**What needs to be done:** Please carry on the news report about Boris Johnson's comments on the U.S. protests and the COVID-19 response, picking up right after its last sentence.

**Source extract:**
British Prime Minister Boris Johnson Wednesday, during questioning from members of parliament regarding U.S. protests, said "of course black lives matter," and defended the right to peacefully protest.
Johnson made the remarks during questioning from Scottish National Party Leader Ian Blackford, who pressed him to comment on the U.S. protests sparked by last week's death of George Floyd, the African American man who died while in police custody in Minneapolis.
Johnson said he totally understands "the anger, the grief that is felt not just in America, but around the world and in our country as well.," and said he supports the right to protest. His only point, he said, was "that protests should be carried out lawfully. And in this country protests should be carried out in accordance with our rules on social distancing."
Opposition members also questioned Johnson on reports he was taking direct control of the COVID-19 response in the country. Opposition Labour Party Leader Keir Starmer said the prime minister had promised to have a "test, track and trace" operation in place by the first of June. He said the man Johnson put in charge of that operation said himself it would not be ready until the end of the month.

**Recorded information:**
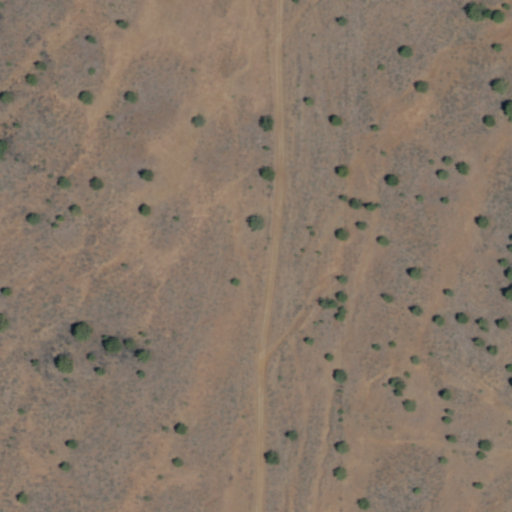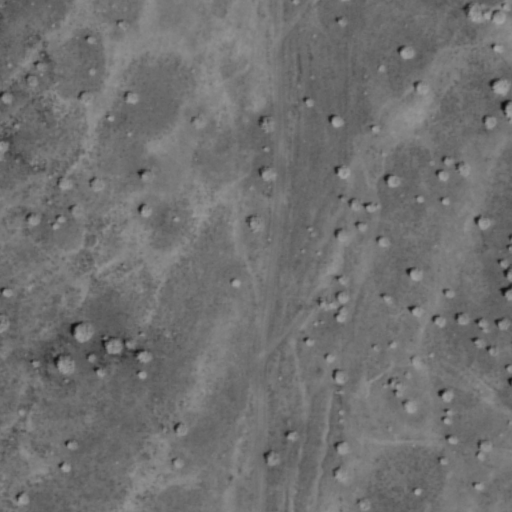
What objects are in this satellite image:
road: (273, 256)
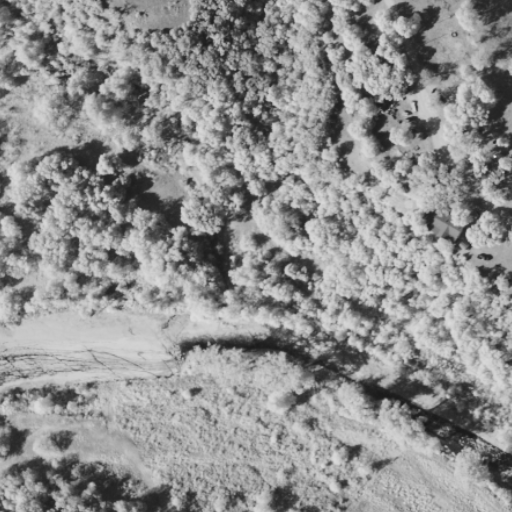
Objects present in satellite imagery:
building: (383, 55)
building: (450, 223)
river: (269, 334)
==
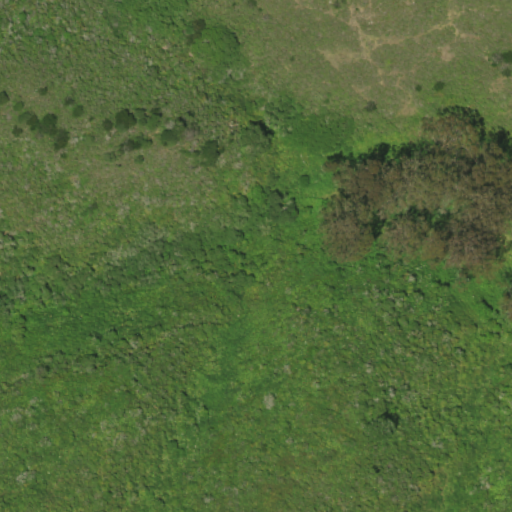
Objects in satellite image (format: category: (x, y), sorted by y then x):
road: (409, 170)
==
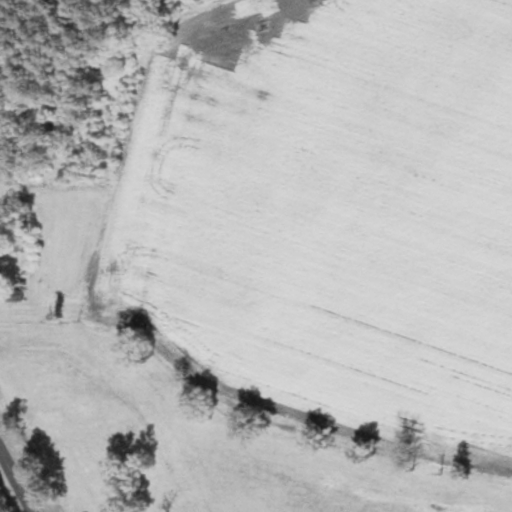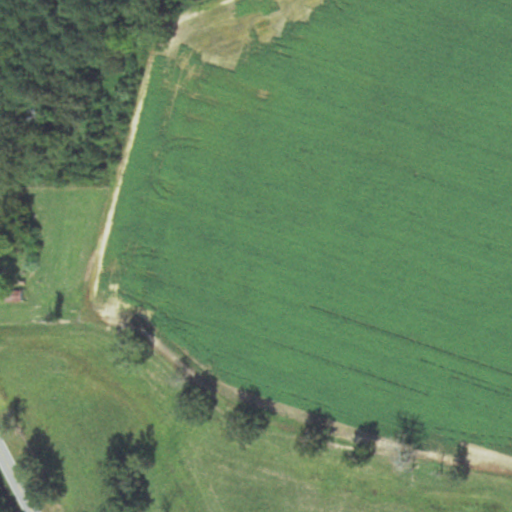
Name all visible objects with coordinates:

**Task response:**
Johnson insisted the operation had been up and running June 1 as he promised it would be. He added, as a result, thousands of people are "now following our guidance, following the law and self-isolating to stop the spread of the disease."
The prime minister also said COVID-19 testing in Britain was going very well, and expects tests to be conducted much faster by the end of the month. He said 90 percent of tests are turned around within 48 hours and expects that to improve to within 24 hours by the end of June.